A questo punto, il Ministro ha proposto di far svolgere dei lavori socialmente utili ai ragazzi violenti, ma si è spinto oltre, utilizzando impropriamente il termine "umiliazione" per descrivere un aspetto della crescita dei ragazzi: "Quel ragazzo deve fare i lavori socialmente utili, perché soltanto lavorando per la collettività, per la comunità scolastica, umiliandosi anche, evviva l’umiliazione che è un fattore fondamentale nella crescita e nella costruzione della personalità." Questa uscita ha quindi scatenato l'ira dell'opinione pubblica.
Le scuse del Ministro dell'Istruzione
Il Ministro, dopo le reazioni seguite alle sue parole, ha fatto subito retromarcia, ammettendo di aver usato il termine "umiliazione" impropriamente: "Nel convegno di Direzione Nord a Milano ho utilizzato un termine che non spiega affatto il senso del mio ragionamento." E ha quindi spiegato il senso del suo discorso, insistendo sull'intento rieducativo che voleva imprimere in quel frangente: "Stavo intervenendo su un episodio oggettivamente intollerabile, quello di uno studente che ha preso a pugni una professoressa.

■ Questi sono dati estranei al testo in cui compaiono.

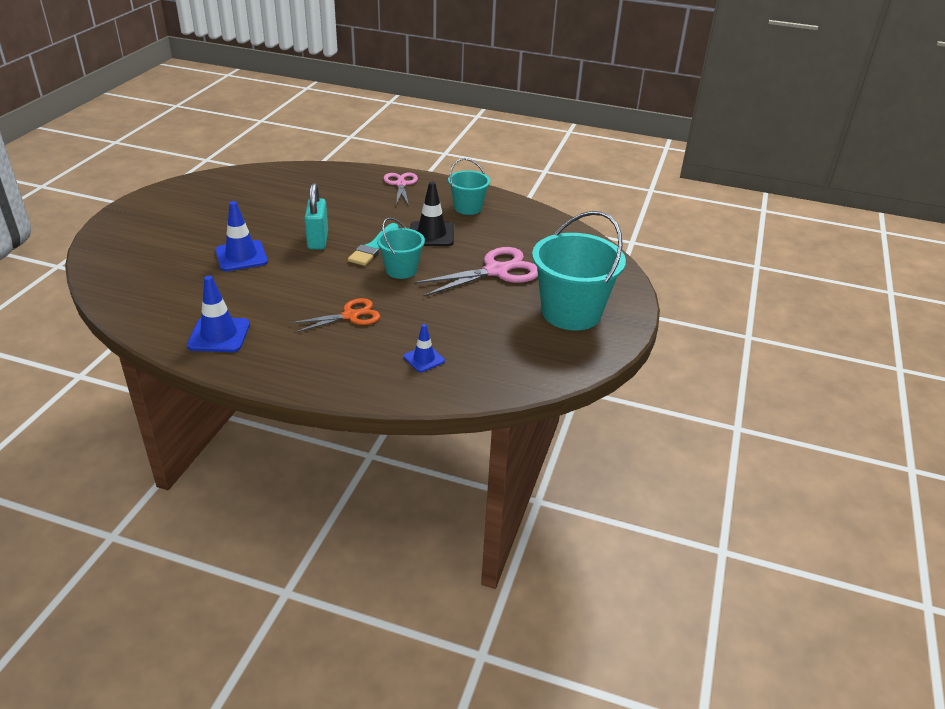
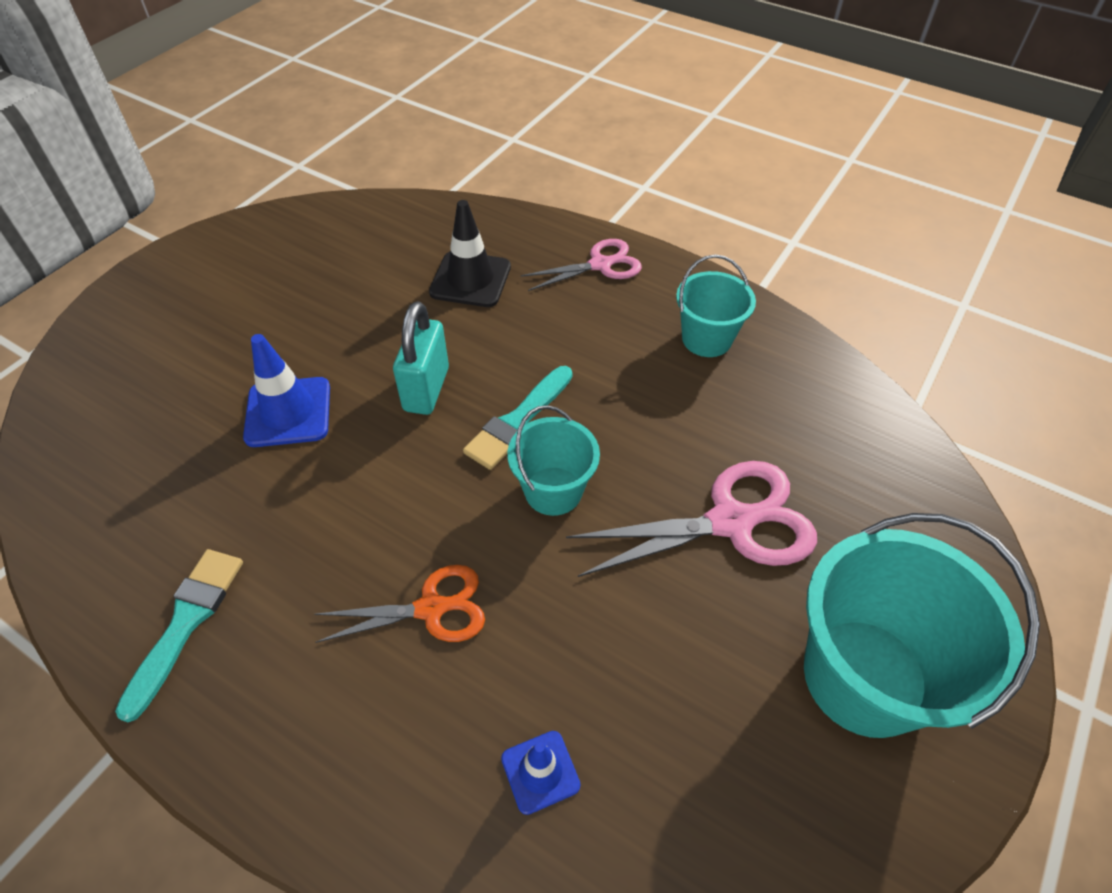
camera: 15 degrees right, 15 degrees up
blue traffic cone [187,276,250,352] -> turquoise brush [115,549,243,722]
pink scissors [383,173,418,206] -> pink scissors turned 60 degrees clockwise [521,239,642,291]
black traffic cone [410,182,454,246] -> black traffic cone moved to [429,200,511,307]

Ho affermato che sospendere per un anno quel ragazzo non ha molto senso, molto meglio responsabilizzarlo facendogli fare lavori socialmente utili alla comunità scolastica”.Il Ministro ha continuato con le scuse, spiegando che gli errori vanno riconosciuti e va tratto un insegnamento da essi: “In questi casi, ero e rimango pienamente convinto che realizzare il proprio errore, imparare l’umiltà di chiedere scusa, affrontare il senso del limite e della responsabilità delle proprie azioni, sia un passaggio denso di significato formativo e culturale. Ammettere i propri errori significa realizzare che la realtà è più grande del proprio Io. È un tema di cui talmente avverto l’urgenza, da persona prima che da ministro, che al momento mi ha fatto utilizzare un termine sicuramente inadeguato, cosa di cui mi dispiaccio io per primo”.
Valditara ha infine riconosciuto che il termine che cercava non era "umiliazione", come ha pronunciato nel discorso incriminato, bensì "umiltà": “Riconfermo invece totalmente il senso del messaggio: alla società dell’arroganza occorre rispondere con la valorizzazione della cultura del rispetto e del limite e con la riscoperta del valore fondamentale dell’umiltà”.